Colm O'Gorman of Amnesty Ireland observed: “The Chinese government uses partial disclosures and unverifiable assertions to claim progress in reducing the number of executions yet at the same time maintains near absolute secrecy. This is deliberately misleading.

"China is a complete outlier in the world community when it comes to the death penalty, out of step with international legal standards and in contravention with repeated UN requests to report how many people it executes."

Image: Amnesty International

The Amnesty report found that 1,032 people were executed outside China last year, and that four countries - Iran, Saudi Arabia, Iraq and Pakistan - were responsible for 87% of those executions.
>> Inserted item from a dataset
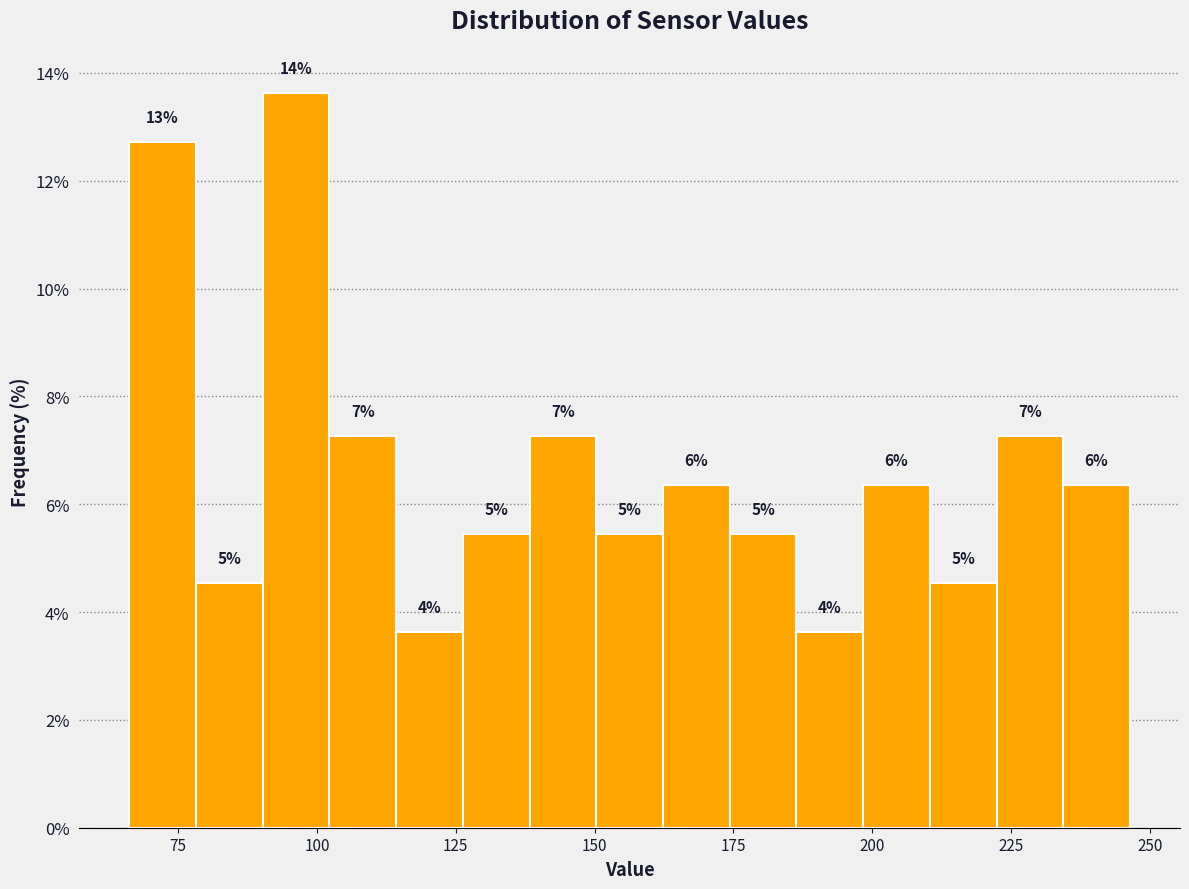

Read against the x-axis, roughly where is the centre of the tallest bar?

95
The report highlights recently published data from Vietnam that revealed that 429 people were executed between August 2013 and June 2016 - a figure that puts the country behind only China and Iran in the number of executions.

There was an overall decrease in executions worldwide last year, due to fewer recorded cases of capital punishment in Iran (at least 567 executions, down 42% on 2015 figures) and Pakistan (at least 87 executions, down 73%).

Two countries - Benin and Nauru - abolished the death penalty last year.

In the US, meanwhile, there were 20 executions - the lowest level since 1991. However, with Arkansas planning to carry out eight executions in just 10 days this month, the charity warns the figure could rise this year.

Mr O'Gorman said: "[US] politicians should steer clear of the ugly ‘tough on crime’ rhetoric that helped drive a spike in executions in the 1980s and 1990s.

"The death penalty is not going to make anyone any safer. The five isolated states that carried out executions last year are behind the times," he added.